PASSAGE FOR REVIEW Start Marker

Teams progress through a linear sequence of development phases. Each phase unlocks additional tools and signals the maturity of the project.

Phase Lifecycle

PhaseDescriptionAvailable Team Tools
planningDefine goals, architecture, and task breakdown. No implementation yet.task_create, task_update, task_get, task_list
pre-alphaCore scaffolding begins. Team communication enabled.Above + send_message, team_create
alphaActive feature development and integration.All tools including team_delete, spawn_agents, spawn_agent_inline
betaStabilization, testing, and bug fixes.All tools
productionCode is production-ready and deployed.All tools
matureOngoing maintenance and incremental improvements.All tools

Phases advance forward one step at a time. Use /team:phase to move to the next phase.

Important: Non-team tools (file reads, edits, shell commands) are always available regardless of phase. Only the team-specific collaboration tools listed above are gated.

Team Tools

These tools are available to agents within a team context:

ToolDescription
team_createCreate a new team with configuration
team_deleteDisband the current team
spawn_agentsLaunch new agent teammates with specified roles
spawn_agent_inlineSpawn a single agent with inline configuration
send_messageSend a direct message or broadcast to teammates
task_createCreate a new task with subject, description, and metadata
task_getRetrieve full details of a task by ID
task_updateUpdate task status, owner, dependencies, or description
task_listList all tasks with filtering by status

Message Protocol

Agents communicate through a file-based message protocol. Message types include:

  • Direct messages -- One agent sends a message to a specific teammate.
  • Broadcasts -- A message sent to every member of the team.

PASSAGE FOR REVIEW End Marker
PROVIDED MATERIAL Start Marker

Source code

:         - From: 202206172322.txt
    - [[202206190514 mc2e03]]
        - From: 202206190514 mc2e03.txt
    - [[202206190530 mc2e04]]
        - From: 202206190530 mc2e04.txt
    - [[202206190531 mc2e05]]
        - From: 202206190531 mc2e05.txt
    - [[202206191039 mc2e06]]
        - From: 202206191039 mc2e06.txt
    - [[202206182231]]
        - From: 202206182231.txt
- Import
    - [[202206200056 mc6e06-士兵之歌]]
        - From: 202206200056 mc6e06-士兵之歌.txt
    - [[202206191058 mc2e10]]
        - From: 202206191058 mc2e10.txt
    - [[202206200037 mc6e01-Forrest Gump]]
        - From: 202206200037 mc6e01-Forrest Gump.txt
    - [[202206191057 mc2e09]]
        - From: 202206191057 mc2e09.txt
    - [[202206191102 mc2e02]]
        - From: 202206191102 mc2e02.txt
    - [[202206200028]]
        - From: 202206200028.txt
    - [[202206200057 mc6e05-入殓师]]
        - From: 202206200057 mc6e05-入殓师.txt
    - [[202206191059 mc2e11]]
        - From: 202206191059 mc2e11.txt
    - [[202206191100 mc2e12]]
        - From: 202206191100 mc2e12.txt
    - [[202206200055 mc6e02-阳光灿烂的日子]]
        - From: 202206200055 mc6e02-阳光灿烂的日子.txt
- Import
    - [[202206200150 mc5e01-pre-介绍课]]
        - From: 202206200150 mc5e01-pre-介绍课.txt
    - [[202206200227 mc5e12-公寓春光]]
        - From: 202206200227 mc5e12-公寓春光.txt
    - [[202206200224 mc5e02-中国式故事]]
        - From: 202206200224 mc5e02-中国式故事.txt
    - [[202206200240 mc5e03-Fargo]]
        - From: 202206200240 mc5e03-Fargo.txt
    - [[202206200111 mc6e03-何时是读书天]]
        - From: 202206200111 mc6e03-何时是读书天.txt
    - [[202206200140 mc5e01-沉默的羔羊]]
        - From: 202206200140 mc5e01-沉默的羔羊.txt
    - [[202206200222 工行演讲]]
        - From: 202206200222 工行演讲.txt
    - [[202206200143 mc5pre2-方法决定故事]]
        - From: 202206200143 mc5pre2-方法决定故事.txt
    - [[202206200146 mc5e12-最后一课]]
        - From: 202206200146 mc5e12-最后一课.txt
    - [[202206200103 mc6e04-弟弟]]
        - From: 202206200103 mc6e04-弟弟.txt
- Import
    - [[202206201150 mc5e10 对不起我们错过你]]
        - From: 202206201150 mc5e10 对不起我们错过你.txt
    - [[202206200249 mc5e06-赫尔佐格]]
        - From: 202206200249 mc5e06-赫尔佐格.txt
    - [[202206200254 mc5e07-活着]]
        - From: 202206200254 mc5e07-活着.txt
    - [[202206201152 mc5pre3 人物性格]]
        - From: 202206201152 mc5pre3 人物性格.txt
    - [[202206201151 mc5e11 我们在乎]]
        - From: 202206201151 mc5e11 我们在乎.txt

PROVIDED MATERIAL End Marker

__CHECK YOUR UNDERSTANDING__
A. List, in order, every development phase named in the documentation on team development phases.
B. Resume the documentation on team development phases, starting after its final line about broadcasts.

__ANSWERS TO THE EXERCISE__
A. planning, pre-alpha, alpha, beta, production, mature

B.
  • Shutdown requests -- A lead asks an agent to gracefully stop.
  • Plan approvals -- Agents with plan_mode_required submit plans for review before proceeding.
  • Task completed -- Automatic notification when an agent finishes a task.
  • Idle notifications -- Agents signal they are ready for more work.

Messages are delivered asynchronously through each agent's inbox and polled during the agent's runtime loop.

Configuration

Team Settings

When creating a team, you can configure:

  • maxMembers -- Maximum number of agents allowed on the team (default varies by plan).
  • autoAssign -- When true, idle agents automatically pick up pending tasks.

Agent Settings

Each spawned agent has:

  • role -- One of the roles listed above.
  • model -- The AI model to use for that agent.
  • cwd -- The working directory for the agent's file operations.

Enabling/Disabling

Swarm features are controlled by the swarmEnabled setting. Toggle it with:

/team:enable # Turn on
/team:disable # Turn off

When disabled, all team slash commands and tools are hidden from the interface.

Example Workflow

Here is a typical workflow for a feature build:

  1. Planning phase -- The lead creates tasks describing the work to be done.
  2. Advance to pre-alpha -- /team:phase moves to pre-alpha, enabling messaging.
  3. Advance to alpha -- /team:phase moves to alpha, unlocking agent spawning.
  4. Spawn the team -- The lead spawns agents: a senior engineer for implementation, a tester for validation, and a researcher for dependency investigation.
  5. Work in parallel -- Each agent picks up tasks, works independently, and sends messages when blocked or finished.
  6. Advance through beta and production -- As work stabilizes, the lead advances phases, signaling the shift from feature work to hardening and release.
  7. Teardown -- /team:delete cleans up the team when the project is complete.

Tips

  • Start small. A team of 2-3 agents is easier to coordinate than a large swarm.
  • Use the planning phase to think through task breakdown before spawning agents.
  • Assign clear, well-scoped tasks. Agents work best when they know exactly what to do.
  • Use send_message for targeted communication rather than broadcast to reduce noise.
  • Monitor progress with /team:status and /team:members regularly.